WHAT IS BEING ASKED. Every record below should be repeated exactly, with the pictures left out.

RECORDS PROVIDED.

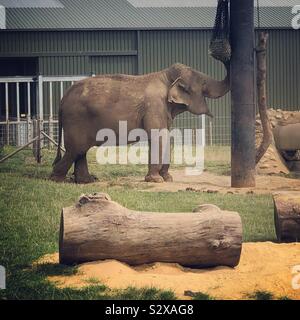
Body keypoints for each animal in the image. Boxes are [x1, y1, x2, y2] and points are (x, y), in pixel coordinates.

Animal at [51, 62, 230, 184]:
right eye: (204, 84)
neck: (166, 77)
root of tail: (62, 99)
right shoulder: (155, 106)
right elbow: (159, 137)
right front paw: (157, 180)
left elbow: (164, 137)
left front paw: (167, 178)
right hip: (76, 120)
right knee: (76, 149)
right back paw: (57, 179)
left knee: (80, 151)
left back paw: (87, 181)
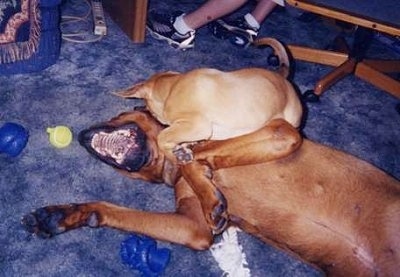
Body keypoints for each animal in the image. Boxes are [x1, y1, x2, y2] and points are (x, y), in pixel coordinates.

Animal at [22, 110, 400, 276]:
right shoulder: (194, 229)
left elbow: (190, 152)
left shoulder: (280, 132)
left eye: (118, 114)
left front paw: (209, 189)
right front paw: (64, 214)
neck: (169, 174)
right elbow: (110, 209)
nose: (81, 134)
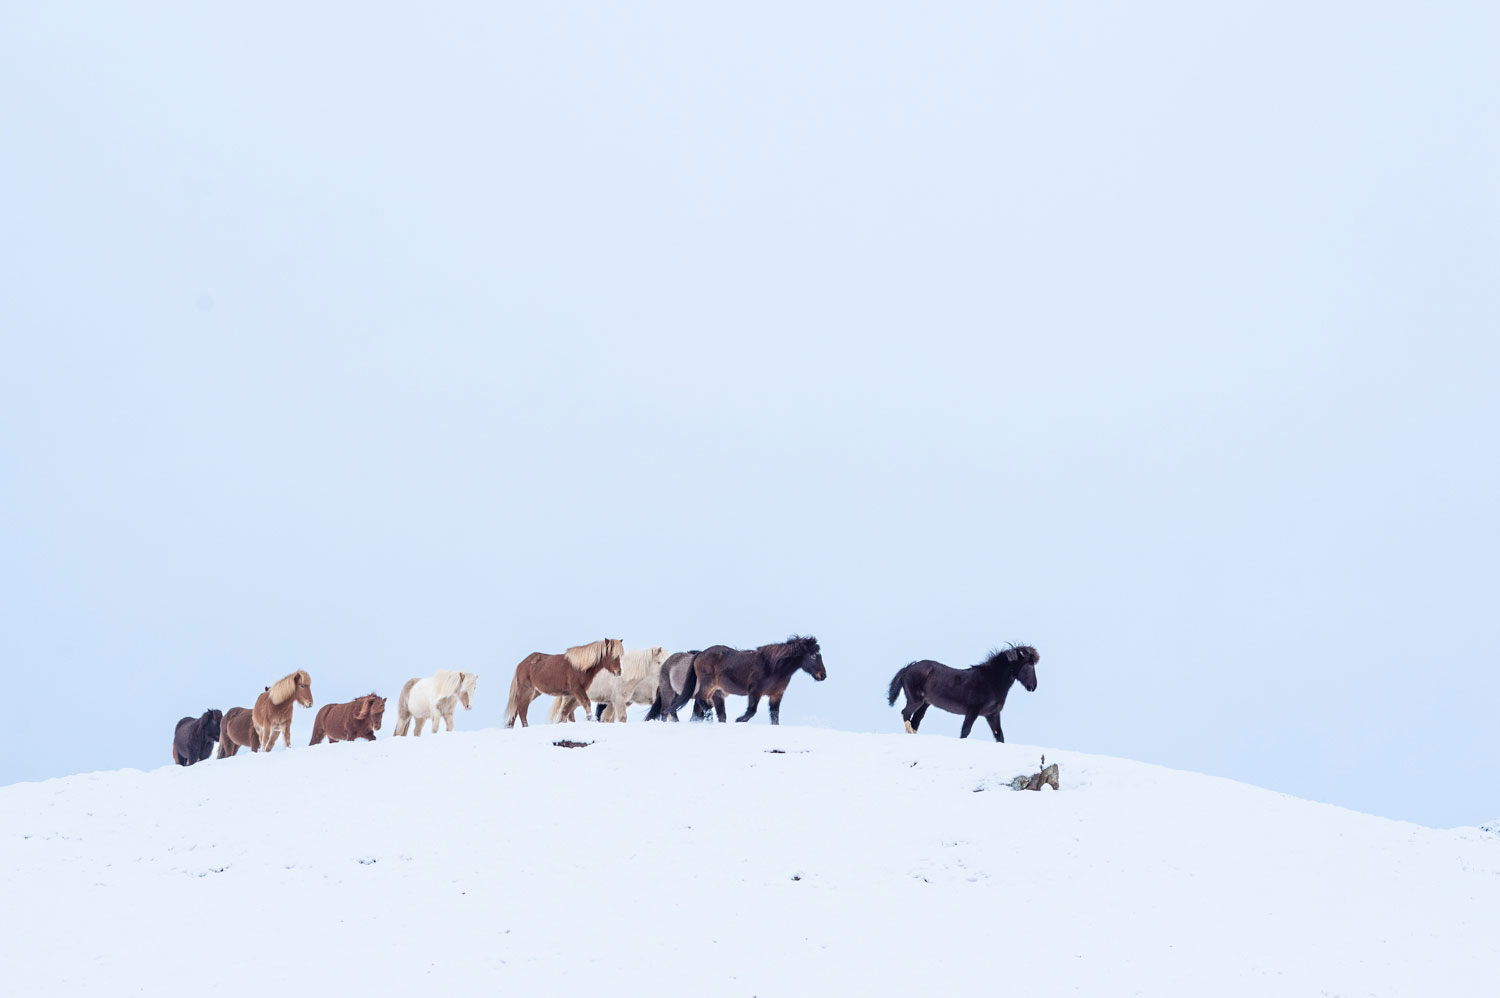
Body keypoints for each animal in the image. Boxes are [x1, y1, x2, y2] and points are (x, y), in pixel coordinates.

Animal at [687, 633, 828, 720]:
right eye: (813, 656)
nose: (823, 675)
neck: (774, 668)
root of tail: (700, 654)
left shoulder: (776, 695)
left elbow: (775, 717)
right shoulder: (755, 691)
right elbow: (751, 712)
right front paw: (738, 720)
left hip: (713, 689)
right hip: (708, 684)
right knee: (700, 698)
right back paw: (709, 716)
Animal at [882, 645, 1038, 738]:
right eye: (1030, 664)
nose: (1033, 686)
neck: (991, 680)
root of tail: (908, 668)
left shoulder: (992, 715)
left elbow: (999, 736)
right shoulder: (972, 711)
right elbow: (965, 732)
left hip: (924, 704)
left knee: (915, 721)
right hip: (916, 700)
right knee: (905, 714)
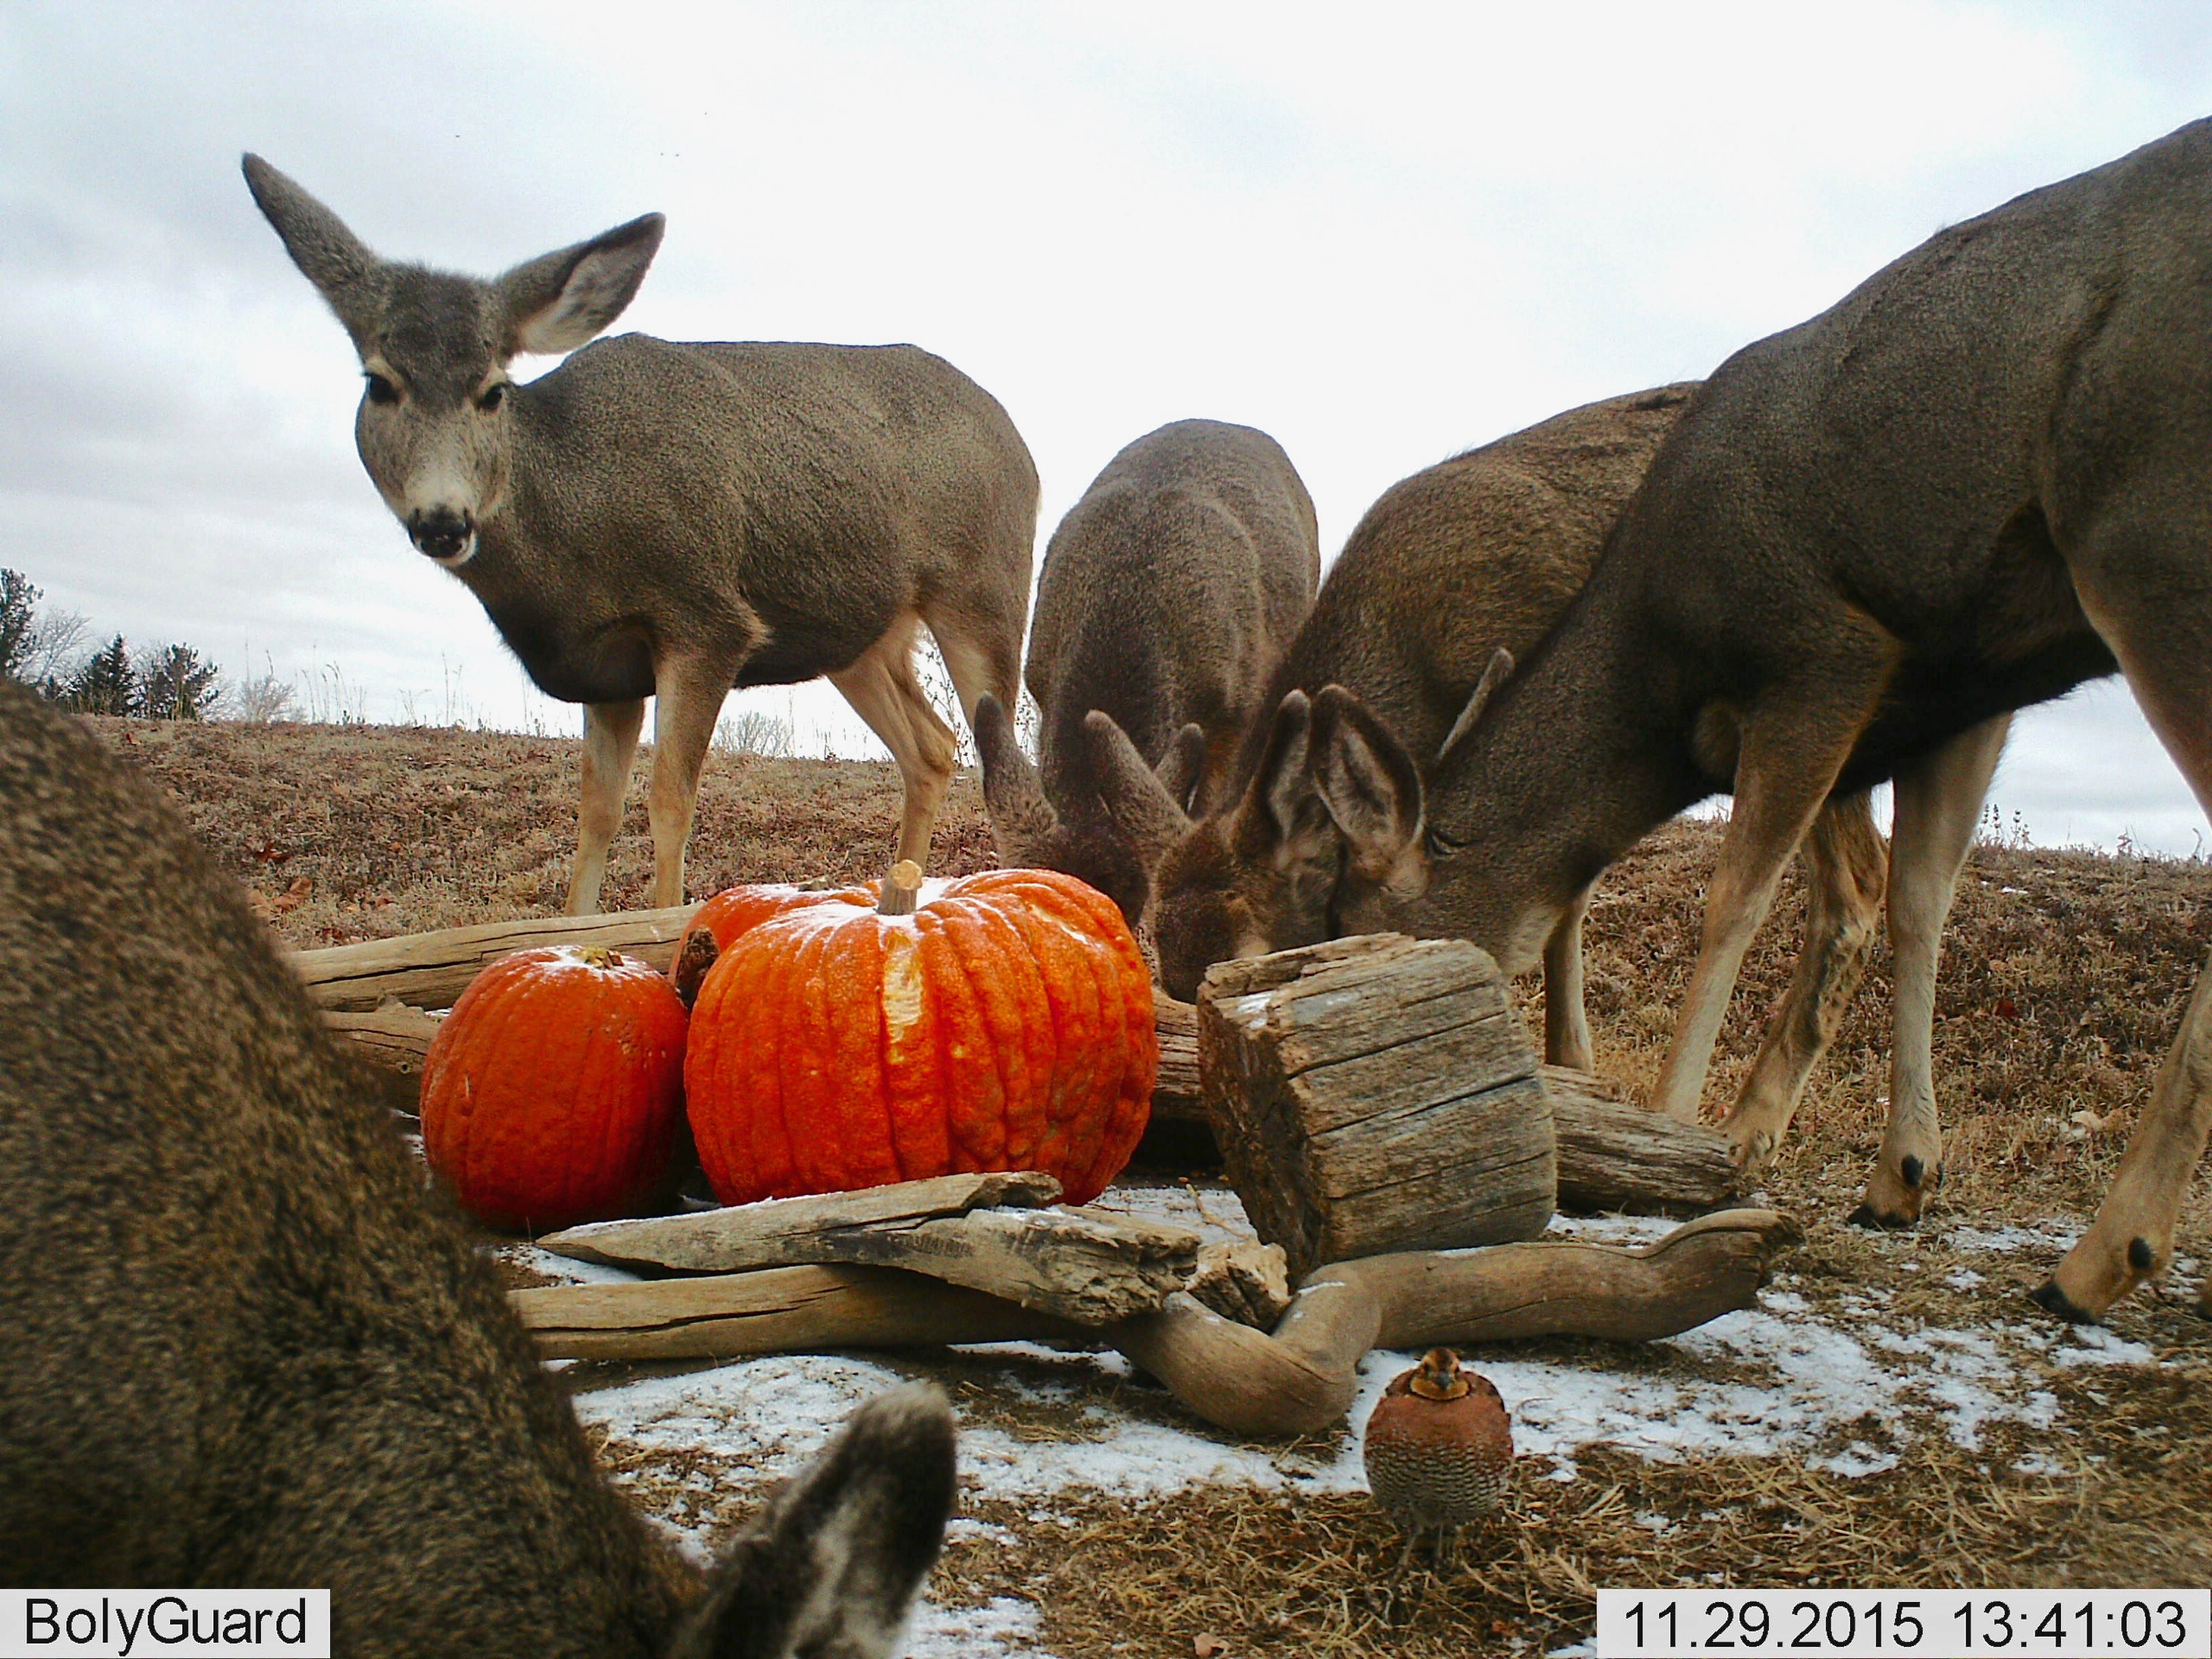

ANSWER TO THIS TASK.
Body keypoints for each animal in the image. Boxes are [x1, y1, x2, y2] and points are (x, y), in pixel coordinates.

Animal at [51, 62, 230, 184]:
right eye: (204, 84)
neck: (166, 77)
root of tail: (62, 99)
right shoulder: (155, 106)
right elbow: (159, 137)
right front paw: (157, 180)
left elbow: (164, 137)
left front paw: (167, 178)
right hip: (76, 120)
right knee: (76, 149)
right back paw: (57, 179)
left knee: (80, 151)
left back paw: (87, 181)
Body keypoints for each animal in the image. Boxes are [x1, y1, x2, y2] and points are (x, y), in pixel coordinates.

Animal at [22, 110, 400, 276]:
right shoulder: (194, 229)
left elbow: (190, 152)
left shoulder: (280, 132)
left eye: (118, 114)
left front paw: (209, 189)
right front paw: (64, 214)
neck: (169, 174)
right elbow: (110, 209)
nose: (81, 134)
Body keypoints for each animal in the image. Boxes are [x1, y1, x2, y2] and points are (x, y), in pixel coordinates.

Animal at [687, 633, 828, 720]:
right eye: (813, 656)
nose: (823, 675)
neck: (774, 668)
root of tail: (700, 654)
left shoulder: (776, 695)
left elbow: (775, 717)
right shoulder: (755, 691)
right elbow: (751, 712)
right front paw: (738, 720)
left hip: (713, 689)
right hip: (708, 684)
right knee: (700, 698)
right back paw: (709, 716)
Animal at [882, 645, 1038, 738]:
right eye: (1030, 664)
nose: (1033, 686)
neck: (991, 680)
root of tail: (908, 668)
left shoulder: (992, 715)
left elbow: (999, 736)
right shoulder: (972, 711)
right elbow: (965, 732)
left hip: (924, 704)
left knee: (915, 721)
right hip: (916, 700)
right knee: (905, 714)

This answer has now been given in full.